Don't give a reason unless they ask for one. If they do ask for one just explain that you're unable to leave the baby for that length of time as she's so young still.

The only other suggestion is that maybe you could you ask a relative to come and stay overnight and then maybe you and DH could still make the evening do?

worraliberty · 25/05/2011 12:43

Just for the benefit of that rather racist comment lubberlich I've been to both Irish and Spanish weddings were babies/children weren't invited either.

Sometimes it's about cost/personal choice not what bloody country you come from Hmm

vinorosado · 25/05/2011 12:45

Yes clarabb is right - by summer you might actually relish the day off from childcare and have a chance to let your hair down - it will be good for you. If they are 'dear friends' you will not be lonely, you will have a lovely time remembering who you are (ie not just a new mother)! :) Then, your husband will also get to have a bit of a party at his friends weddings.

mrsbunnthebaker · 25/05/2011 12:45

personally i would say you dont want my family, i cant/wont go

wouldnt fuss me at all

lol

ClaireDeLoon · 25/05/2011 12:45

YABU

As for suggestion of 'get your revenge' - I assume that's a joke? Getting revenge on someone for them kindly inviting you to their wedding?

IntergalacticHussy · 25/05/2011 12:46

i'm amazed that so many parents on a parenting forum are baffled as to why anyone would think a baby 'would bring great joy at a wedding'. don't yours bring you joy then? or is the joy so greatly outweighed by the noise they make that you can't take them anywhere?

ginnny · 25/05/2011 12:46

Personally I would LOVE to go to a wedding without the dc - then I could get drunk enjoy myself without worrying about them, BUT they are older and I wouldn't have when they were newborns.
You can't expect them to change their minds.
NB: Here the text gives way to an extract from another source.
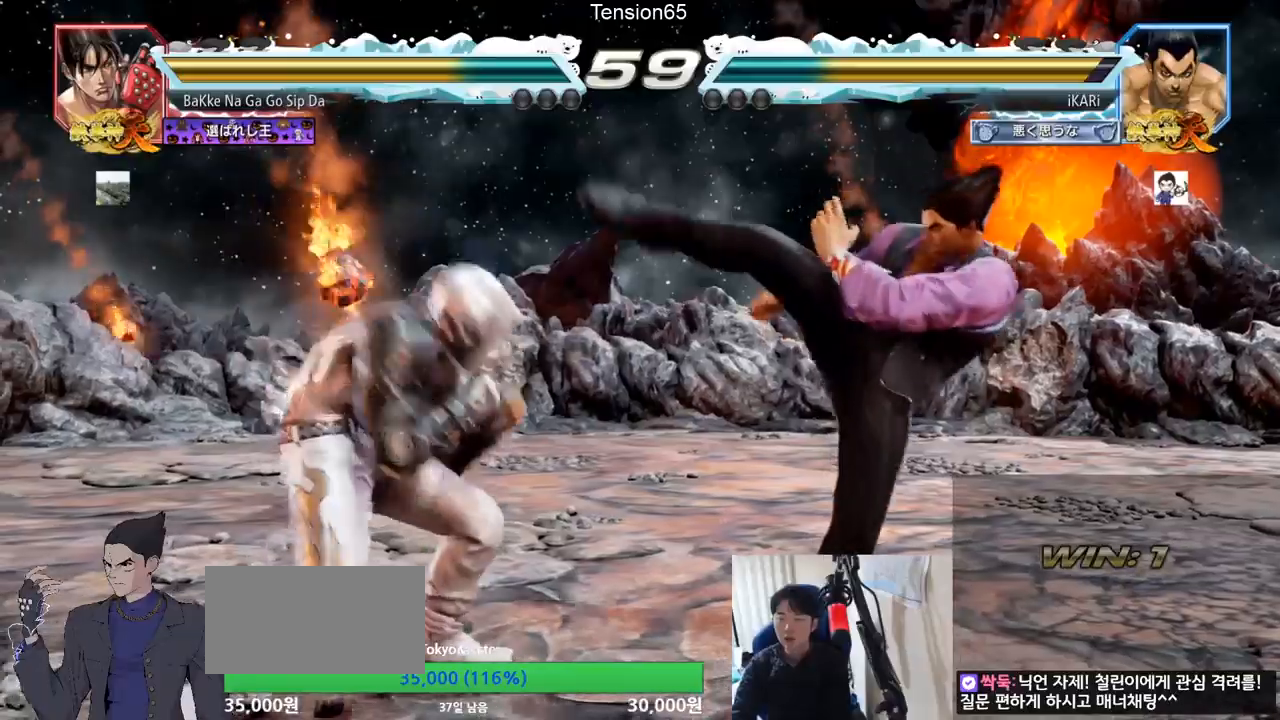
{"buttons": [], "left_stick": "center", "events": [[167, "left_stick", "right"], [267, "left_stick", "down"], [334, "left_stick", "down-right"], [468, "left_stick", "center"]]}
If you don't want to go alone then don't go.
If you decide not to go can you use the excuse that your dd is breast fed and can't go 12 hours without food?

Bucharest · 25/05/2011 12:47

lubberlich- am in Italy and it is quite usual for a family not to be invited in its entirety, ditto for christenings etc. For dd's christening we didn't invite anyone of dp's family apart from immediate siblings.

So do feck off with your stereotype rubbish.

BettySwollocksandaCrustyRack · 25/05/2011 12:48

I really dont understand why people think weddings with no children is odd..............

Your DH makes a great suggestion, I would do that! Whilst it is nice to do things as a couple you arent joined at the hip and would prob have a fab time with your friends...enjoy the freedom and being yourself rather than mum!

For your info, much as I love my DS I dont love other peoples babies and can totally understand why people have child free weddings.

worraliberty · 25/05/2011 12:48

i'm amazed that so many parents on a parenting forum are baffled as to why anyone would think a baby 'would bring great joy at a wedding'. don't yours bring you joy then?

Yes, I just don't expect everyone else to feel the same way as I do..being as though I'm my kid's mum and they are obviously not?